@RiotNrrd2001

RiotNrrd2001@alien.top · 1 year ago

I keep trying new models, and I keep going back to Dolphin-Mistral-2.2.1. There is something about the quality of the interactions that is different from the other models, and is, I don’t know, unexplainably better. I cannot identify why this remains in my mind the best model of all models I’ve tested, clear up to 33b (the largest my pitiful machine will load), but I continue to think this. Now, I haven’t tested every model, so my opinion is completely anecdotal. Dolphin just kicks it, though. It just does such a good job at almost everything I throw at it. I won’t say it doesn’t foul up here and there, but it still blows the other small models out of the water as far as I’m concerned.

RiotNrrd2001@alien.top · 1 year ago

My guess, pulled from deep within my ass, is that it is a cluster of models, many possibly in the 20b range. The results we get aren’t from a single 20b model, but from one of many models that have been “optimized” (whatever that means) for particular areas. Some router function tries to match input prompts to the best model for that prompt and then sends it to that model.

Totally making things up, here, but I can see benefits to doing it this way.

RiotNrrd2001@alien.top · 1 year ago

If you’re just getting started, then go here and get KoboldCpp.

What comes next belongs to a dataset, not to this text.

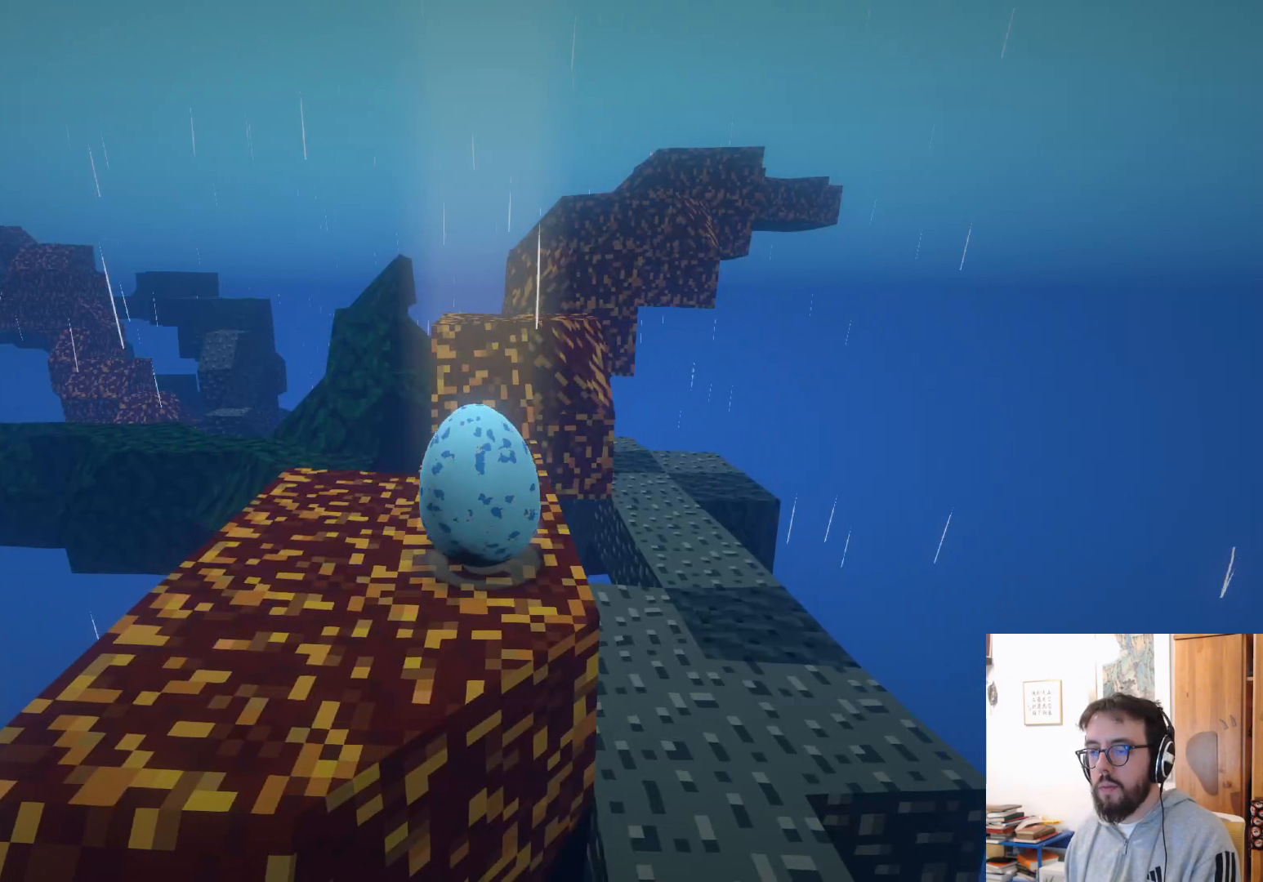
{"buttons": [], "left_stick": "up", "right_stick": "center", "events": [[100, "left_stick", "center"], [216, "left_stick", "up"], [316, "right_stick", "center"]]}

It will run quantized models without installation.

If you want the best fast models, you want mistral 7b models. There are a bunch, but my favorite is Dolphin 2.1 Mistral 7b. It screams on a potato, and it’s output is second to none.

Start up KoboldCpp, point it at the Dolphin file, and you should be good to go. I mean, there’s a tiny bit more to it than that (picking your GPU and context settings and so on, but it’s pretty easy).